What is expected: Every line below containing the word "categories" should be found and copied.

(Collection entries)
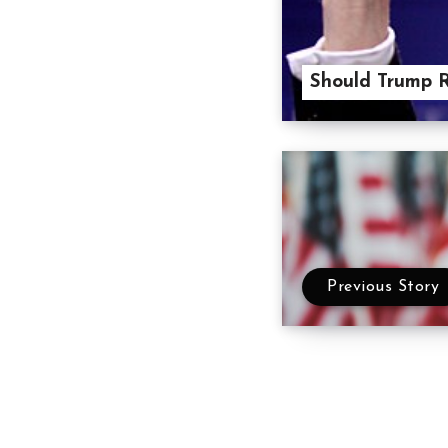
Should Trump 
Previous Story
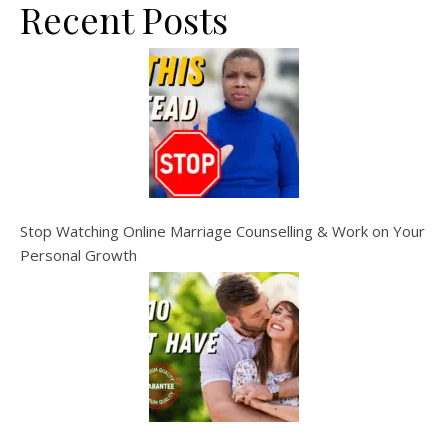
Recent Posts
Stop Watching Online Marriage Counselling & Work on Your
Personal Growth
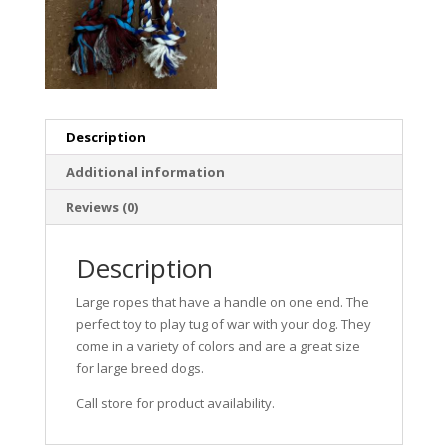
Description
Additional information
Reviews (0)
Description
Large ropes that have a handle on one end. The
perfect toy to play tug of war with your dog. They
come in a variety of colors and are a great size
for large breed dogs.
Call store for product availability.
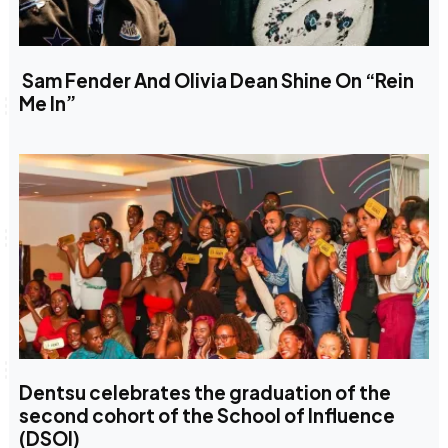
Sam Fender And Olivia Dean Shine On “Rein
Me In”
Dentsu celebrates the graduation of the
second cohort of the School of Influence
(DSOI)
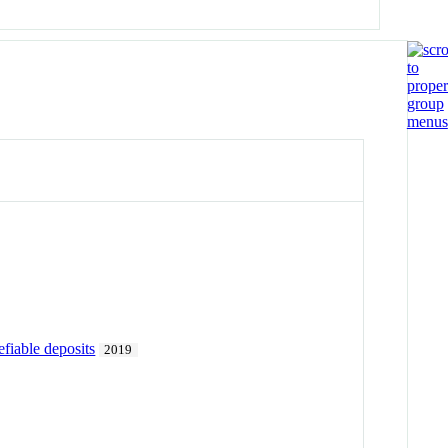
efiable deposits
2019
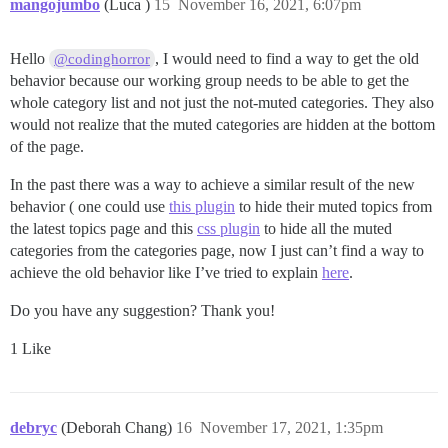
mangojumbo
(Luca )
15
November 16, 2021, 6:07pm
Hello
, I would need to find a way to get the old
@codinghorror
behavior because our working group needs to be able to get the
whole category list and not just the not-muted categories. They also
would not realize that the muted categories are hidden at the bottom
of the page.
In the past there was a way to achieve a similar result of the new
behavior ( one could use
this plugin
to hide their muted topics from
the latest topics page and this
css plugin
to hide all the muted
categories from the categories page, now I just can’t find a way to
achieve the old behavior like I’ve tried to explain
here
.
Do you have any suggestion? Thank you!
1 Like
debryc
(Deborah Chang)
16
November 17, 2021, 1:35pm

Exercise result:
whole category list and not just the not-muted categories. They also
would not realize that the muted categories are hidden at the bottom
categories from the categories page, now I just can’t find a way to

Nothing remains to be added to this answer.